Records for the task start
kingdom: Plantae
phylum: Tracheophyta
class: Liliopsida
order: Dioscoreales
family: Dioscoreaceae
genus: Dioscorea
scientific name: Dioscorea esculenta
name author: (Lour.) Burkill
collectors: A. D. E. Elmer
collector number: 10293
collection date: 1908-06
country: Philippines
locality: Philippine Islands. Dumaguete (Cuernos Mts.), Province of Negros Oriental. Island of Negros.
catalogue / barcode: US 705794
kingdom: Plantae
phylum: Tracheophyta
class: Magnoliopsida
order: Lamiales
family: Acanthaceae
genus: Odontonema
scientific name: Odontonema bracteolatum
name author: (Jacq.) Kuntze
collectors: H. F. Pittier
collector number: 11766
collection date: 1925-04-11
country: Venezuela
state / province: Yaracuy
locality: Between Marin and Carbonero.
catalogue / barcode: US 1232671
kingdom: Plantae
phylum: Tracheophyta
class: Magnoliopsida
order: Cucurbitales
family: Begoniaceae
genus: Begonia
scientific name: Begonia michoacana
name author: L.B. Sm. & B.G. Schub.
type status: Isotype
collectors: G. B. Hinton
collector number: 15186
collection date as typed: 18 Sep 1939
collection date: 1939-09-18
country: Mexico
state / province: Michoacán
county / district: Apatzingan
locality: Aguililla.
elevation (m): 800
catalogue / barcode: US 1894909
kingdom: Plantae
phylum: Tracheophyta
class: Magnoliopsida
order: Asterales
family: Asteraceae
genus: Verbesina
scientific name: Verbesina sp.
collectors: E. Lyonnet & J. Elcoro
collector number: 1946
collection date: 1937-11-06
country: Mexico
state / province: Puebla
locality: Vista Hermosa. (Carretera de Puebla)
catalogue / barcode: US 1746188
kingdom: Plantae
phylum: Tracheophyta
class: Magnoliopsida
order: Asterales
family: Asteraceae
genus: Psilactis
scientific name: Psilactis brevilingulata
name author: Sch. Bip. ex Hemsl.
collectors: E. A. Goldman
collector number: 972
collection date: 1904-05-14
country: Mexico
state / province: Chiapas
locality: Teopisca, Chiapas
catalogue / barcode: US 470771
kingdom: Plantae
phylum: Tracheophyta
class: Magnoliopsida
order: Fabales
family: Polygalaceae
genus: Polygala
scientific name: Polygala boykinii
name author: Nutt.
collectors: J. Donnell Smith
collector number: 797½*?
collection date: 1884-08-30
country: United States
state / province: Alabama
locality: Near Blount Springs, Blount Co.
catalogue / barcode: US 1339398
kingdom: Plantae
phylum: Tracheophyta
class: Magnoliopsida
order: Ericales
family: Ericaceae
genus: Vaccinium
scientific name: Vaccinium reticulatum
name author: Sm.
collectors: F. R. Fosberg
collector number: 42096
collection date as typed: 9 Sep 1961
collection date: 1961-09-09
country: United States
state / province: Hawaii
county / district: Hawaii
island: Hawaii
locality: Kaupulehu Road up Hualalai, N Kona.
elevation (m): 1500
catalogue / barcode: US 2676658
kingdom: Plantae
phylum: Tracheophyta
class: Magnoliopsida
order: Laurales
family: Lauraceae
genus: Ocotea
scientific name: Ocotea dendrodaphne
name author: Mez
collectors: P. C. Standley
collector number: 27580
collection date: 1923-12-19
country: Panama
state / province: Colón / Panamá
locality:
Records for the task end
_Set problem_
Put every line from the items above into a single numbered list, leaving out any blank lines.

_Answer to this exercise_
1. kingdom: Plantae
2. phylum: Tracheophyta
3. class: Liliopsida
4. order: Dioscoreales
5. family: Dioscoreaceae
6. genus: Dioscorea
7. scientific name: Dioscorea esculenta
8. name author: (Lour.) Burkill
9. collectors: A. D. E. Elmer
10. collector number: 10293
11. collection date: 1908-06
12. country: Philippines
13. locality: Philippine Islands. Dumaguete (Cuernos Mts.), Province of Negros Oriental. Island of Negros.
14. catalogue / barcode: US 705794
15. kingdom: Plantae
16. phylum: Tracheophyta
17. class: Magnoliopsida
18. order: Lamiales
19. family: Acanthaceae
20. genus: Odontonema
21. scientific name: Odontonema bracteolatum
22. name author: (Jacq.) Kuntze
23. collectors: H. F. Pittier
24. collector number: 11766
25. collection date: 1925-04-11
26. country: Venezuela
27. state / province: Yaracuy
28. locality: Between Marin and Carbonero.
29. catalogue / barcode: US 1232671
30. kingdom: Plantae
31. phylum: Tracheophyta
32. class: Magnoliopsida
33. order: Cucurbitales
34. family: Begoniaceae
35. genus: Begonia
36. scientific name: Begonia michoacana
37. name author: L.B. Sm. & B.G. Schub.
38. type status: Isotype
39. collectors: G. B. Hinton
40. collector number: 15186
41. collection date as typed: 18 Sep 1939
42. collection date: 1939-09-18
43. country: Mexico
44. state / province: Michoacán
45. county / district: Apatzingan
46. locality: Aguililla.
47. elevation (m): 800
48. catalogue / barcode: US 1894909
49. kingdom: Plantae
50. phylum: Tracheophyta
51. class: Magnoliopsida
52. order: Asterales
53. family: Asteraceae
54. genus: Verbesina
55. scientific name: Verbesina sp.
56. collectors: E. Lyonnet & J. Elcoro
57. collector number: 1946
58. collection date: 1937-11-06
59. country: Mexico
60. state / province: Puebla
61. locality: Vista Hermosa. (Carretera de Puebla)
62. catalogue / barcode: US 1746188
63. kingdom: Plantae
64. phylum: Tracheophyta
65. class: Magnoliopsida
66. order: Asterales
67. family: Asteraceae
68. genus: Psilactis
69. scientific name: Psilactis brevilingulata
70. name author: Sch. Bip. ex Hemsl.
71. collectors: E. A. Goldman
72. collector number: 972
73. collection date: 1904-05-14
74. country: Mexico
75. state / province: Chiapas
76. locality: Teopisca, Chiapas
77. catalogue / barcode: US 470771
78. kingdom: Plantae
79. phylum: Tracheophyta
80. class: Magnoliopsida
81. order: Fabales
82. family: Polygalaceae
83. genus: Polygala
84. scientific name: Polygala boykinii
85. name author: Nutt.
86. collectors: J. Donnell Smith
87. collector number: 797½*?
88. collection date: 1884-08-30
89. country: United States
90. state / province: Alabama
91. locality: Near Blount Springs, Blount Co.
92. catalogue / barcode: US 1339398
93. kingdom: Plantae
94. phylum: Tracheophyta
95. class: Magnoliopsida
96. order: Ericales
97. family: Ericaceae
98. genus: Vaccinium
99. scientific name: Vaccinium reticulatum
100. name author: Sm.
101. collectors: F. R. Fosberg
102. collector number: 42096
103. collection date as typed: 9 Sep 1961
104. collection date: 1961-09-09
105. country: United States
106. state / province: Hawaii
107. county / district: Hawaii
108. island: Hawaii
109. locality: Kaupulehu Road up Hualalai, N Kona.
110. elevation (m): 1500
111. catalogue / barcode: US 2676658
112. kingdom: Plantae
113. phylum: Tracheophyta
114. class: Magnoliopsida
115. order: Laurales
116. family: Lauraceae
117. genus: Ocotea
118. scientific name: Ocotea dendrodaphne
119. name author: Mez
120. collectors: P. C. Standley
121. collector number: 27580
122. collection date: 1923-12-19
123. country: Panama
124. state / province: Colón / Panamá
125. locality:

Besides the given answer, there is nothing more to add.